Organisation partners on homegrown mobile games technology

Can one of the world’s newest technologies successfully drive engagement around one of its oldest?

The Royal Australian Mint is hoping that an investment in mobile games technology will be able to boost interest and engagement in a product with a history that stretches back more than 2500 years.

Working with Canberra-based startup, Quizling, the Mint is developing a series of games that will serve to both educate players regarding Australia’s coins and their history, while hopefully building better engagement and driving more visitors to its Canberra facility.

According to the Mint’s general manager of sales, marketing and distribution, Mark Cartwright, the Mint engages with a wide variety of audiences, ranging from foreign governments and central banks (for whom it produces currency), to numismatists (coin collectors) and the many thousands of people that visit its site in Canberra, including 70,000 school children.

“Typically, those people have less than an hour here onsite to take in all that we have to communicate to them,” Cartwright says. “Coinage has been around for tens of thousands of years, and we have the opportunity here to be able to both preserve and create Australian history on coins.

“As a convenient and contemporary way of adding value to that tourism product, the Quizling app enables us to put coins and coin-related knowledge on to people’s phones for them to take away, and hopefully create that enduring relationship and advocate to come and visit the Mint to people back in their own community.”

The Mint began working with Quizling in November of last year, having been originally introduced at a Canberra innovation hub earlier in 2015. The first fruits of that partnership are due to be released imminently, initially targeting school children that have visited the Mint.

“What we would like to see is for teachers to use this as a vehicle to solidify some of the learning and content that has been consumed while at the Mint,” Cartwright says. “We would envisage that the teacher can debrief the visit by encouraging students to jump on their device, and go through these fun quizzes as a learning opportunity.”

In addition to the Mint creating quizzes, Cartwright says the Quizling app also enables users to create and share their own quizzes, with results tallied and compared in a leader board.

The Mint is not the only cultural institution that sees the value of games as a means of building engagement.
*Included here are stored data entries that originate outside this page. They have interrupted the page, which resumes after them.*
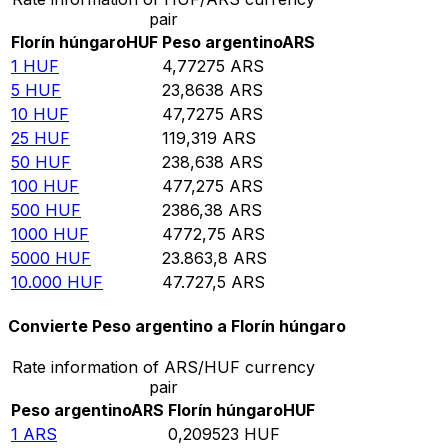
pair
Florín húngaro
HUF
Peso argentino
ARS
1
HUF
4,77275
ARS
5
HUF
23,8638
ARS
10
HUF
47,7275
ARS
25
HUF
119,319
ARS
50
HUF
238,638
ARS
100
HUF
477,275
ARS
500
HUF
2386,38
ARS
1000
HUF
4772,75
ARS
5000
HUF
23.863,8
ARS
10.000
HUF
47.727,5
ARS
Convierte Peso argentino a Florín húngaro
Rate information of ARS/HUF currency
pair
Peso argentino
ARS
Florín húngaro
HUF
1
ARS
0,209523
HUF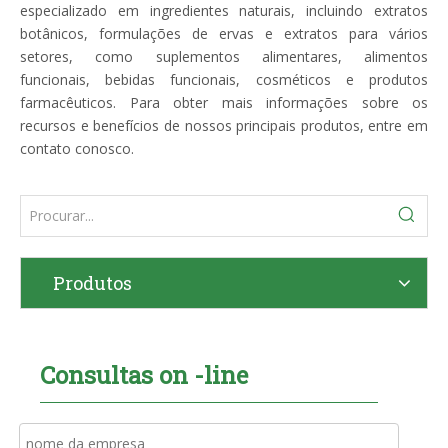
especializado em ingredientes naturais, incluindo extratos
botânicos, formulações de ervas e extratos para vários
setores, como suplementos alimentares, alimentos
funcionais, bebidas funcionais, cosméticos e produtos
farmacêuticos. Para obter mais informações sobre os
recursos e benefícios de nossos principais produtos, entre em
contato conosco.
Produtos
Consultas on -line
Other Quizling clients include the National Gallery of Australia, the National Library of Australia, and the National Sports Museum.

“As Quizling continues to get support across other businesses and organisations, I can see a burgeoning community evolving where you can jump on and start to learn about a whole range of different subject matter,” Cartwright says.

Future plans include using Quizling to push content out to users to raise awareness of events of exhibitions.

“It provides a great conduit between us and people who have come to visit the Mint, and hopefully results in some ongoing conversations where we can learn a little more about those visitors, what they liked, and what they didn’t like,” Cartwright says.